Unfortunately, the elements that hinder this little romp through the fringes of hell are the some of same ones that slowed down its forebears. Controlling Caroline can feel tank-like, which I didn't have too much difficulty adapting to, but it might be a jolt for younger players who have only experienced newer horror titles, like the RE remakes. Where the awkwardness really factors in is during combat. Caroline doesn't sprint or elude particularly well, and she doesn't seem to have much in the way of battle training in her background, so she can't end her enemies with a random headshot. She does get her one of her eyes taken from her at the start of the game, so … there's that. She can use a nail gun (which doesn't have a lot of stopping power), a makeshift shotgun, an electric lance, and a crowbar.

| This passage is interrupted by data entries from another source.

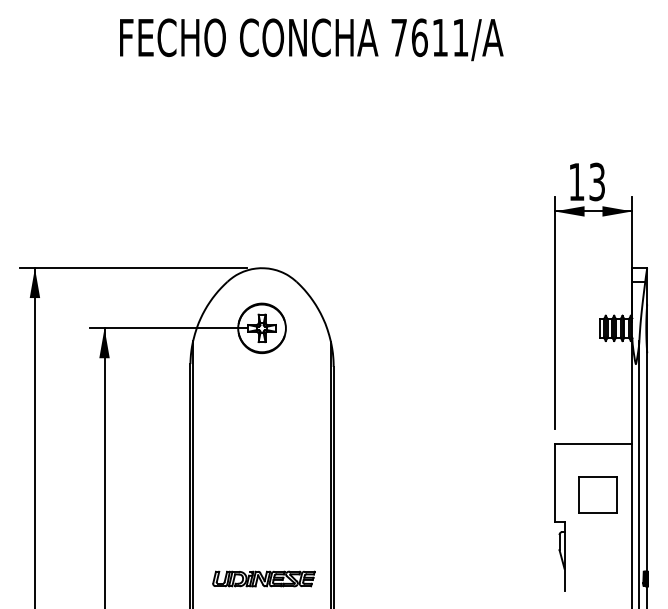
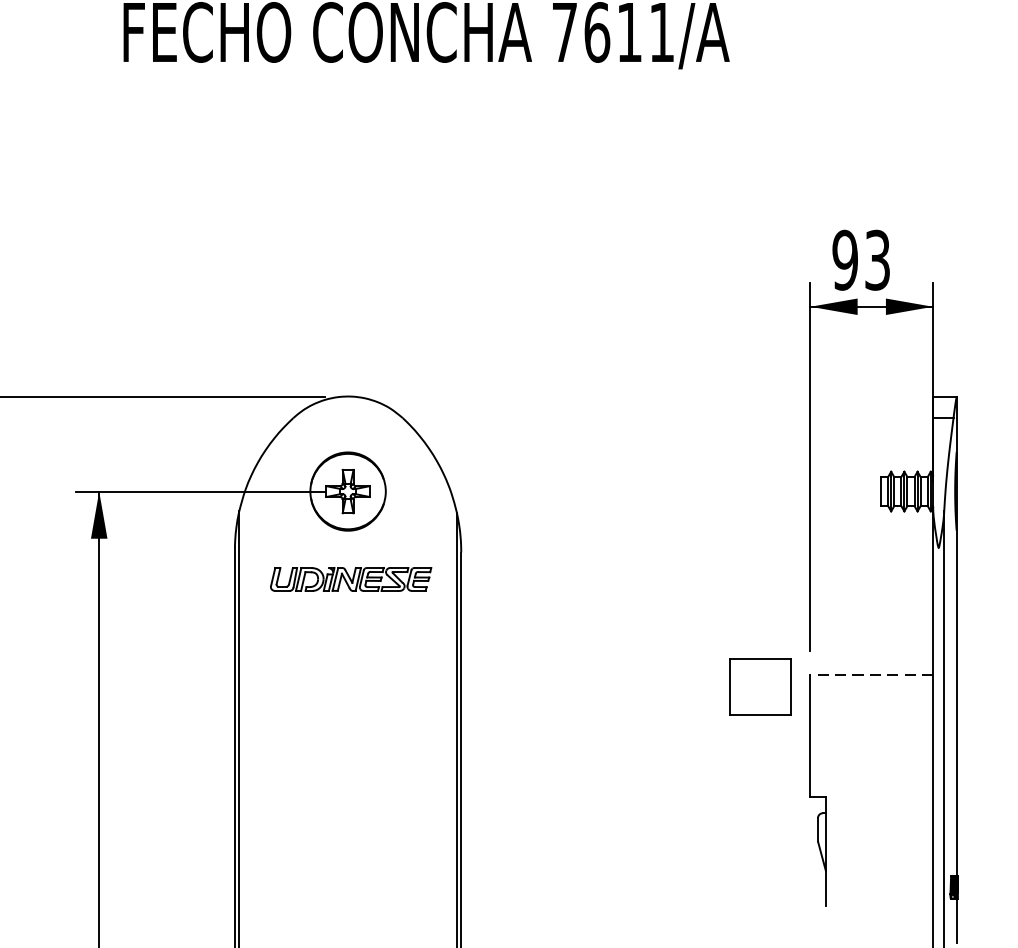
text: (576, 181) -> (844, 259), 13 -> 93
line: (593, 444) -> (871, 675), solid -> dashed
part: (597, 494) -> (759, 686), moved
part: (263, 578) -> (350, 578), moved

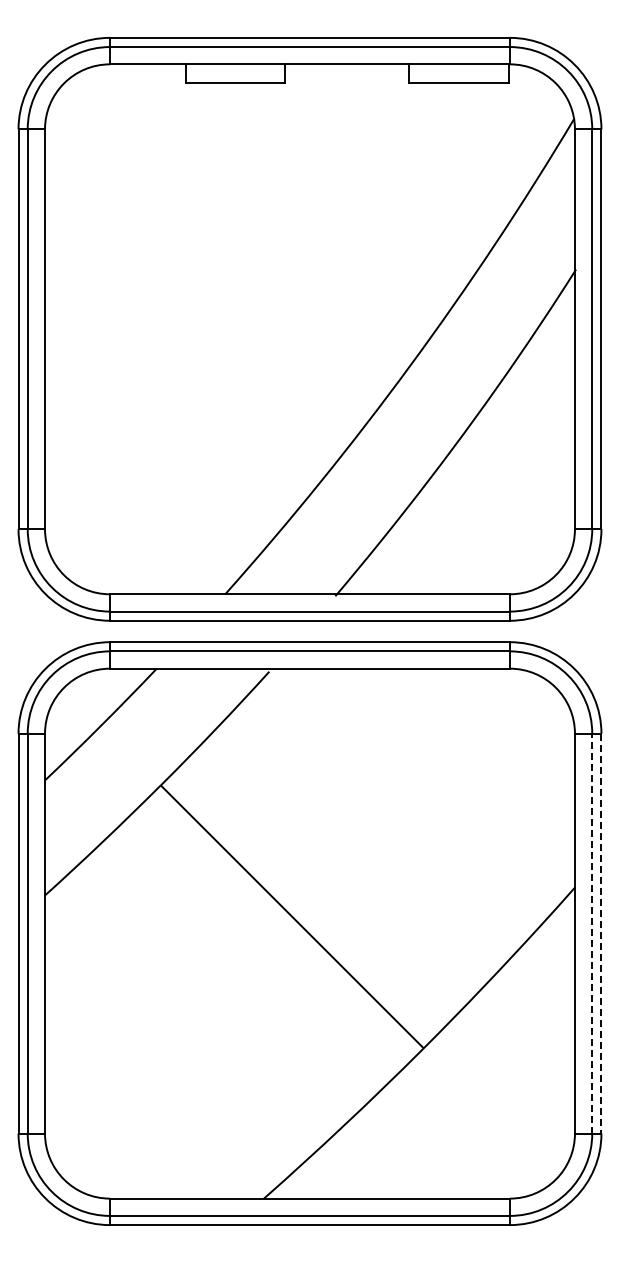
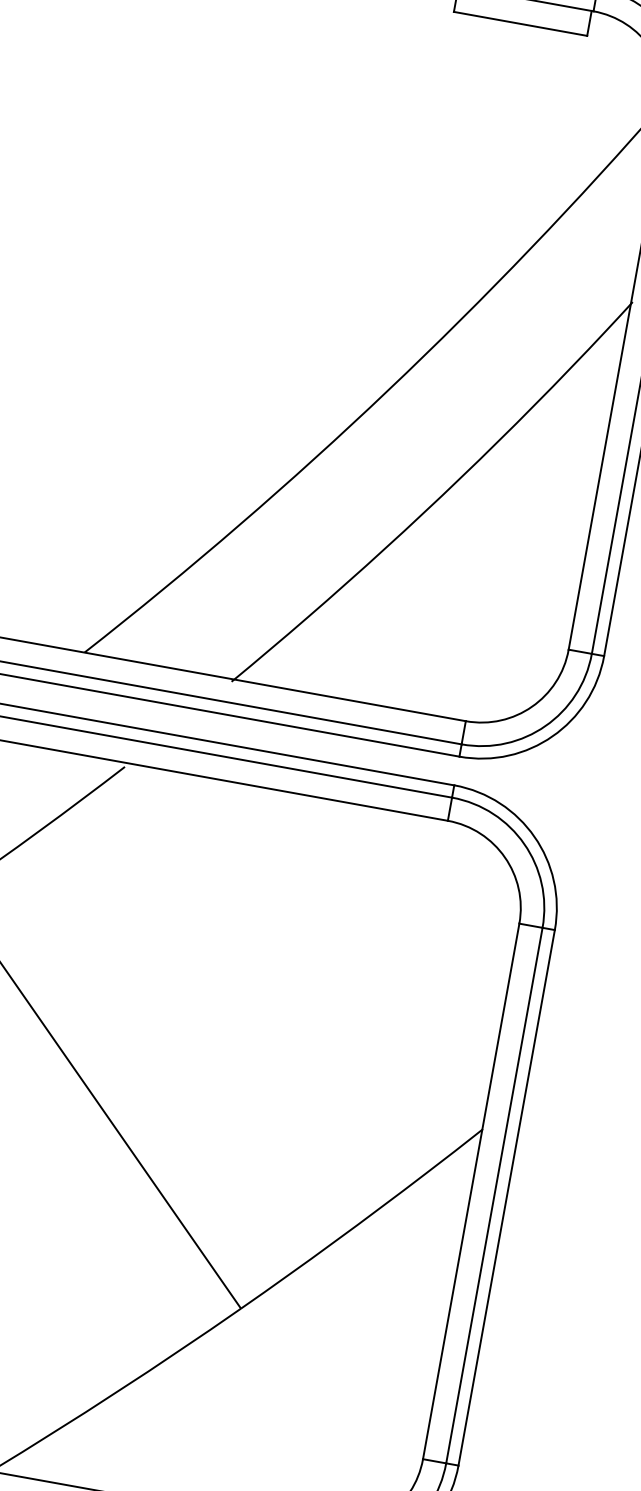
line: (592, 933) -> (494, 1195), dashed -> solid
line: (601, 933) -> (506, 1197), dashed -> solid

Melee weapon use was particularly cumbersome; instead of a button for a full swing, one has to hold the shoulder button to wind up for a strike, then pull the trigger to unleash a swing that — if you're using the crowbar — seems to contain all the fury of a hard slap. I found it best to use the lance to electro-poke foes if you must. Ammo and resources are in short supply, and the save system is a classic tape-recording format where you have to first find tape reels to use on devices discovered throughout the hospital. I remember dealing with this in the late '90s and in remakes, and I didn't miss it.

While the pre-rendered staging of the game is its strength, it also comes with some inadvertent annoyances, such as the constant and occasionally disorienting change in directional perspective as you move from one section to another. For the more directionally challenged among us, this'll lead to repeated map checks. We also have the classic RE-style menus, where you are constantly opening inventory screens to reference items or to open a door that requires a puzzle key with adjustable pieces.

The most distracting parts of Tormented Souls are in a couple of its artistic facets. I have to start with the visual quality of the human characters, especially Caroline. I don't know what her deal is, but close-up, she looks like she walked in from a PS3 or possibly a PS2 game. If that's intentional to truly go for that "retro" experience, it's a few steps too far. She looks like a placeholder in an early build, and I couldn't take her (or any interactions with humans) seriously, especially when you get cinematic interactions with flat, robotic animations. The voice work wasn't great, either; it sounded like the actors were going through a disconnected initial run-through of the dialogue. As a result, I had issues investing more in the narrative.

Through all that, I found Tormented Souls to be just intriguing enough to be worth checking out if you have the time. It's a lesson in where survival-horror games have come from and what stories can still be told within the genre. With a little more modernization within the combat and cleaner visuals, this probably could have been an underground classic.